▸ USING THE INFORMATION:
(1) Update the Jira comment between "Ashish Chopra edited" and "what that means.", inclusive, replacing "webpage-as-primary-key-cache" with "page-as-primary-key-cache".
(2) Write the next part of the Jira comment about reference-cache structures, picking up from where it stops.

▸ PAGE TEXT:
--- START ---

[ 
https://issues.apache.org/jira/browse/OAK-8523?page=com.atlassian.jira.plugin.system.issuetabpanels:comment-tabpanel&focusedCommentId=17150079#comment-17150079
 ] 

Ashish Chopra edited comment on OAK-8523 at 7/2/20, 8:43 AM:
-------------------------------------------------------------

{quote}
bq. webpage-as-primary-key-cache
Sorry I don't know what that means.
{quote}
That was my way of differentiating between the two "types" of structures that 
can store the reference-cache in question.
Following is what I called a "reference-as-primary-key-cache":
{noformat}
/var
  + ref-cache
    + a
      + b
       + my-img.jpg
         + my.site.example.com
           - references = {/my/page/1, my/page/2}
         + myother.site.example.com
           - references = {/my/page/11}
{noformat}

What follows next is what I called "webpage-as-primary-key-cache"

--- END ---

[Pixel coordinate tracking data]
--- START ---

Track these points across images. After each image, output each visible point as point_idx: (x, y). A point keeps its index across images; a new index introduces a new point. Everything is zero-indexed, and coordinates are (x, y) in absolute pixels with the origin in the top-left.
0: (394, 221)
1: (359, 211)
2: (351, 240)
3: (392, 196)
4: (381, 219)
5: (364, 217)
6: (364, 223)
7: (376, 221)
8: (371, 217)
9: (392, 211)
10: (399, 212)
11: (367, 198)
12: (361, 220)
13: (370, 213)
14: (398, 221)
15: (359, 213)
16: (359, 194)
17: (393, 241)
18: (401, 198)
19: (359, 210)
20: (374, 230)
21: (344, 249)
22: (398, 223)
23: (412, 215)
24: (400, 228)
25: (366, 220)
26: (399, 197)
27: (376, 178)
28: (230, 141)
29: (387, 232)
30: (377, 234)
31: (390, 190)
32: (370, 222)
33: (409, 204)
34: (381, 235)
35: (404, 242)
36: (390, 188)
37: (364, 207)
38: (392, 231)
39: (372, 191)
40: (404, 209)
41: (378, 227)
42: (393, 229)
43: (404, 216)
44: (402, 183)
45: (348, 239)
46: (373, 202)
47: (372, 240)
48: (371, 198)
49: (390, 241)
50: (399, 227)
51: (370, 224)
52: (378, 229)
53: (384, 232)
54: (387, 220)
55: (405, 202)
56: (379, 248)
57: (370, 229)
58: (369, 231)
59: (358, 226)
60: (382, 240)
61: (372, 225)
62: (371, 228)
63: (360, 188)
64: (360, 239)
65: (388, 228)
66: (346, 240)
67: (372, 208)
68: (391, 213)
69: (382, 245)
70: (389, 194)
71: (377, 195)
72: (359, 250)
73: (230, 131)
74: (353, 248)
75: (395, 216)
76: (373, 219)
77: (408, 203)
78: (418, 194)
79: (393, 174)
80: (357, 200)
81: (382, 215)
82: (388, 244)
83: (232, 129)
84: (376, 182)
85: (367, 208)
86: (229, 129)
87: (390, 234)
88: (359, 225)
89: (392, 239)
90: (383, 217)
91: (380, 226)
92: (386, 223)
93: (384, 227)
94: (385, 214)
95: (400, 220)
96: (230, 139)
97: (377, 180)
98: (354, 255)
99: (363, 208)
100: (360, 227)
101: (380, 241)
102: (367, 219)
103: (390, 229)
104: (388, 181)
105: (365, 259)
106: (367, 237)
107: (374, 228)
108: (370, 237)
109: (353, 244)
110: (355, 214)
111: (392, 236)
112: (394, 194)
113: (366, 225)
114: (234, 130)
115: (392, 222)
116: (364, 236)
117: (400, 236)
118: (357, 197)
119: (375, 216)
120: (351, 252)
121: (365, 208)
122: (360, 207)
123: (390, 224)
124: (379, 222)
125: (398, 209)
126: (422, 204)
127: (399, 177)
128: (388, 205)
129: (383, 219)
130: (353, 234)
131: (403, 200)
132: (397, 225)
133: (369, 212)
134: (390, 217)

--- END ---
--- START ---

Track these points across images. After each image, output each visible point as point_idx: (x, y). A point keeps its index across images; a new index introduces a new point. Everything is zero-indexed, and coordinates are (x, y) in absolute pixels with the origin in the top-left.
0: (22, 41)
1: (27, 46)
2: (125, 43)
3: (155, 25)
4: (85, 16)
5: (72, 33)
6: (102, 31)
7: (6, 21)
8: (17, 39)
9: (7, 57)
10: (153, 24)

--- END ---
--- START ---

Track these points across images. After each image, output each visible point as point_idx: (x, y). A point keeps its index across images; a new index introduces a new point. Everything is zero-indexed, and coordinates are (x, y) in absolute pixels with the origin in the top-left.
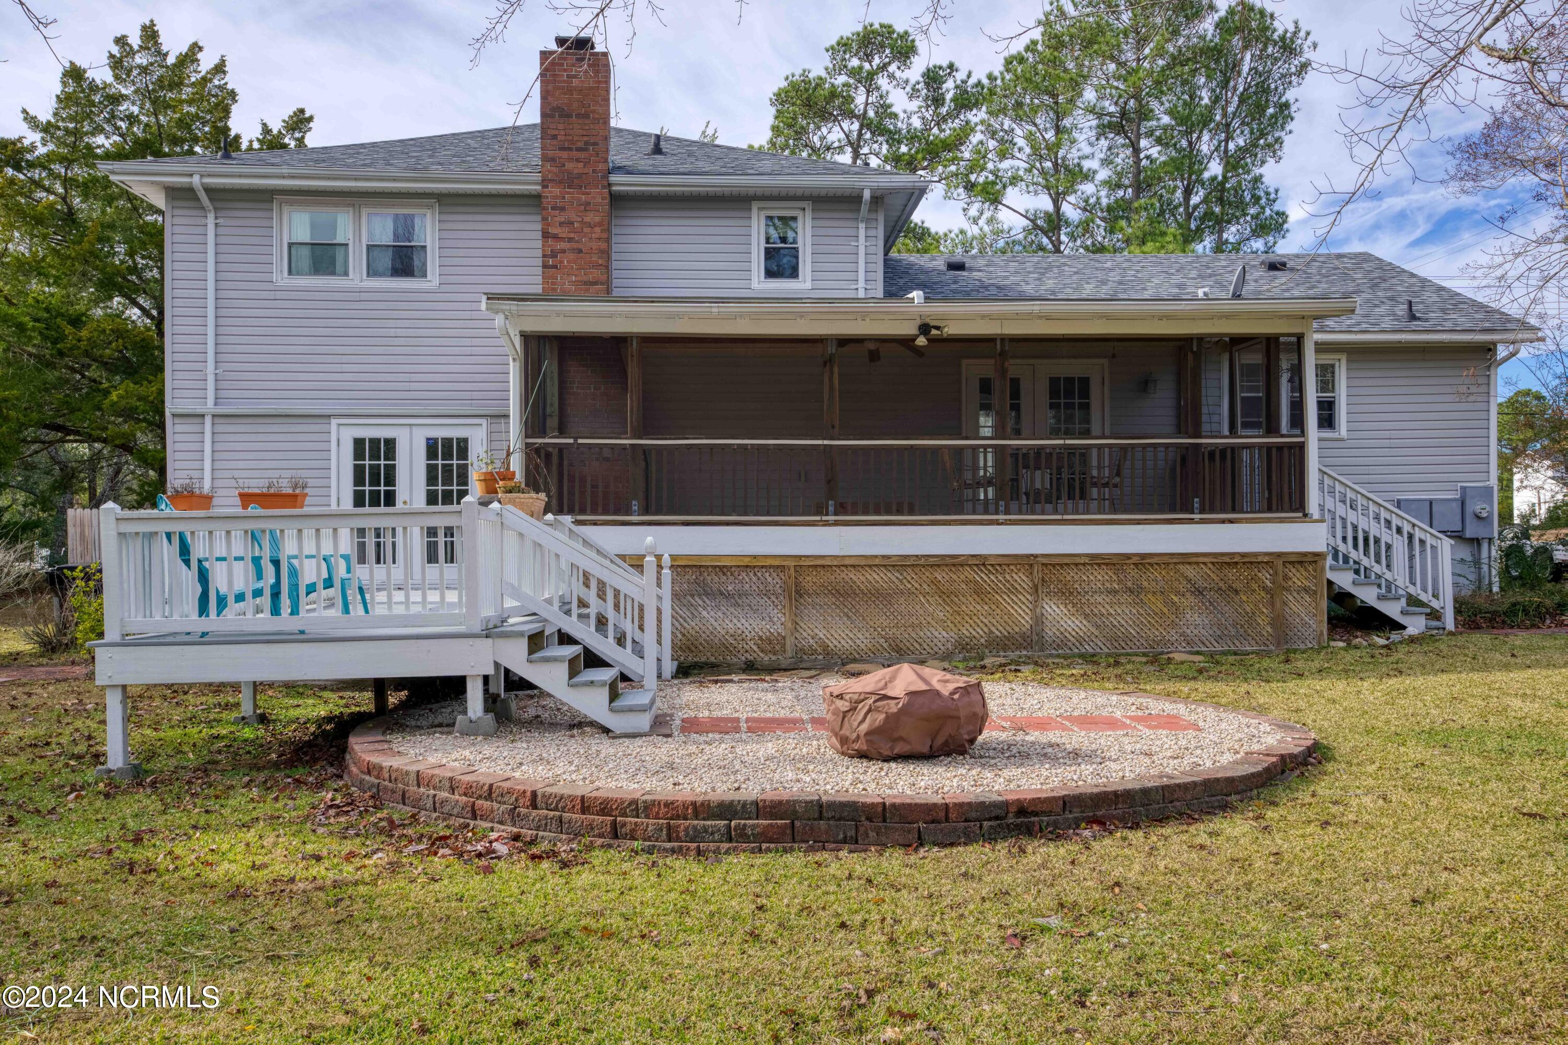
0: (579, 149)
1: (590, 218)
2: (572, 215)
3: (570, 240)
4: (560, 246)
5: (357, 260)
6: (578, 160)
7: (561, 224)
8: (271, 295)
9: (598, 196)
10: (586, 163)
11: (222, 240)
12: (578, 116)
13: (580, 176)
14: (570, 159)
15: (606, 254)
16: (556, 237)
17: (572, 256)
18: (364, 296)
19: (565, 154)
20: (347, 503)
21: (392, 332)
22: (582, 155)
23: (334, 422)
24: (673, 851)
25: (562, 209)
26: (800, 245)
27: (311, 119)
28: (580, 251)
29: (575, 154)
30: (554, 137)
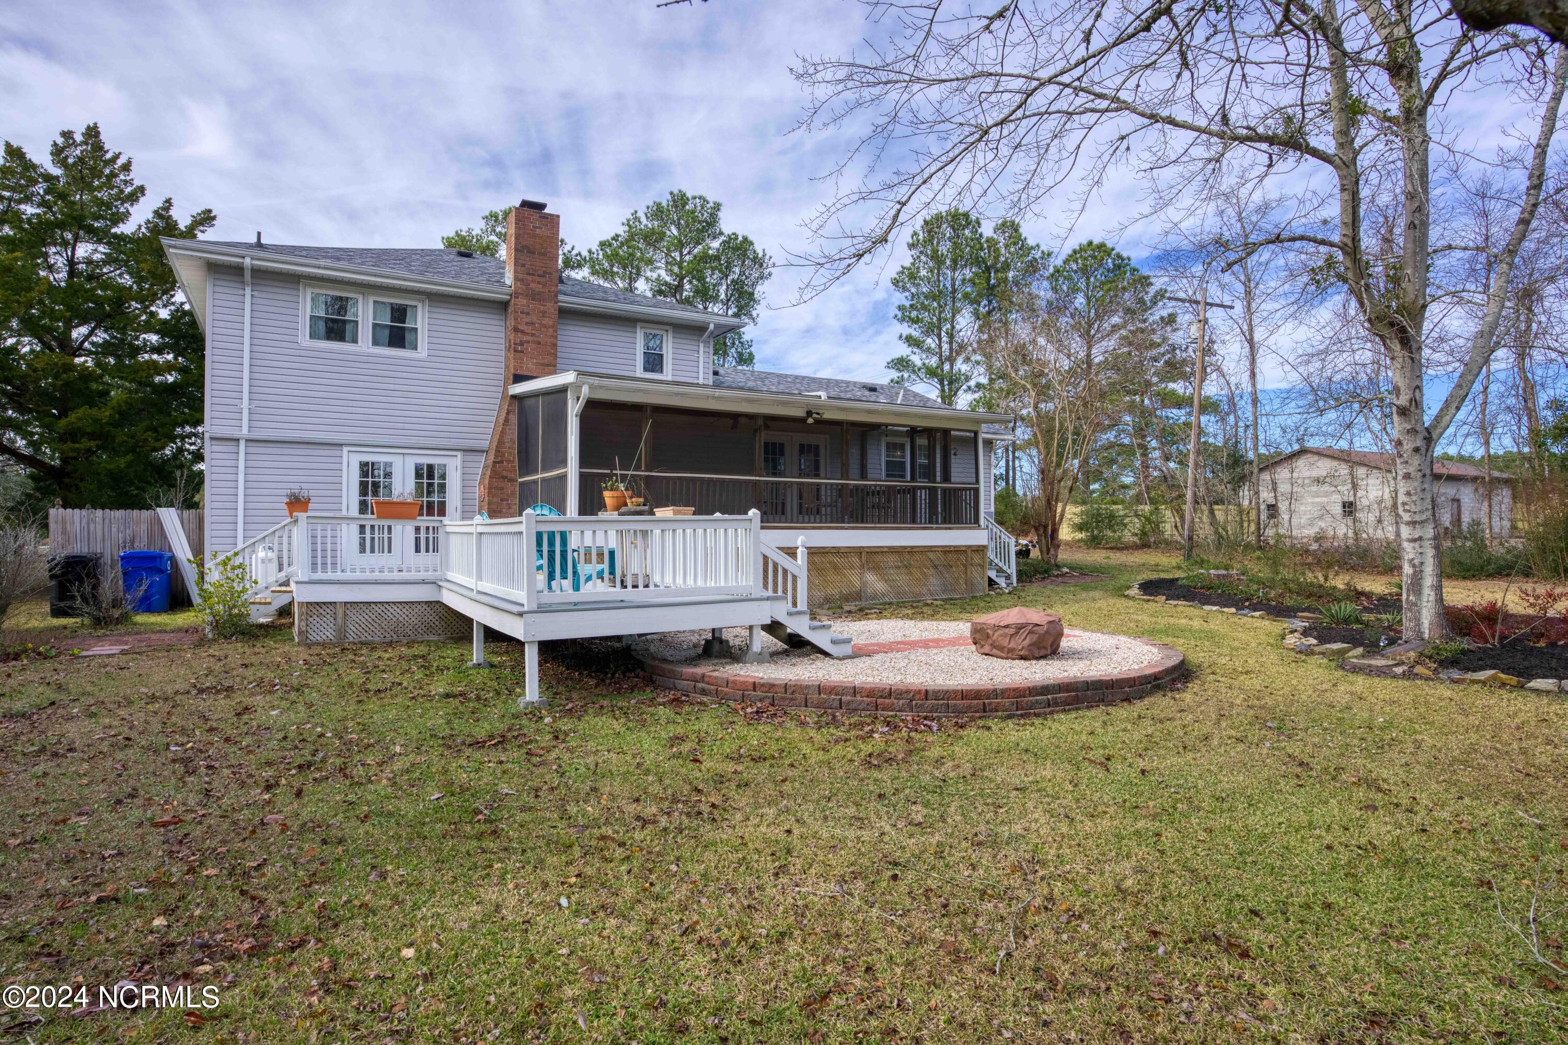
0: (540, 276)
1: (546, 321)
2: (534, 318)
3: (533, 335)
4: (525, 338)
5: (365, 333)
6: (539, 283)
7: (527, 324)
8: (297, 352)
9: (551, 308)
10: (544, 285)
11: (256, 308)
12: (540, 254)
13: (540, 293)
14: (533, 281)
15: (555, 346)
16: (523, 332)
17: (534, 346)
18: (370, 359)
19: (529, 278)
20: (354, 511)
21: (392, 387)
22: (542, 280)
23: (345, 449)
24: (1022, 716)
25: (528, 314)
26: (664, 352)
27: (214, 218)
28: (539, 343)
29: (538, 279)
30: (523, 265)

--- END ---

▸ ANSWERS PER TASK:
(1)
Ashish Chopra edited comment on OAK-8523 at 7/2/20, 8:43 AM:
-------------------------------------------------------------

{quote}
bq. page-as-primary-key-cache
Sorry I don't know what that means.

(2)
{noformat}
/var
  + ref-cache
    + my.site.example.com
      + my
        + page
          + 1
            - resources = {/a/b/my-img.jpg, ...}
          + 2
            - resources = {/a/b/my-img.jpg, ...}
    + myother.site.example.com
      + my
        + page
          + 11
            - resources = {/a/b/my-img.jpg, ...}
{noformat}

(I didn't use "source"/"target" terminology because I think it is easy to get 
confused - sorry).

bq. if you use a JCR "reference", e.g. using [Node.setProperty(String, 
Node)|https://docs.adobe.com/docs/en/spec/jsr170/javadocs/jcr-2.0/javax/jcr/Node.html#setProperty(java.lang.String,%20javax.jcr.Node)],
 then you can get the list of references using 
[Node.getReferences|https://docs.adobe.com/docs/en/spec/jsr170/javadocs/jcr-2.0/javax/jcr/Node.html#getReferences()]...
 Internally it is running a query btw.
Thanks for this suggestion!
AIU these APIs rely on jcr:uuid of the resource (i.e., the "source"), right? If 
yes, do you think we should worry about the potential bloat of the UUID index?
bq. The second option is to use a query (not a fulltext query, just a regular 
query).
As in a query on "resources" property in the webpage-as-primary-key-cache 
(defined above), right? Something like:
{noformat}
select * from [nt:base] as a where a.[resources]='/a/b/my-img.jpg' and 
isdescendantnode(a, '/var/ref-cache')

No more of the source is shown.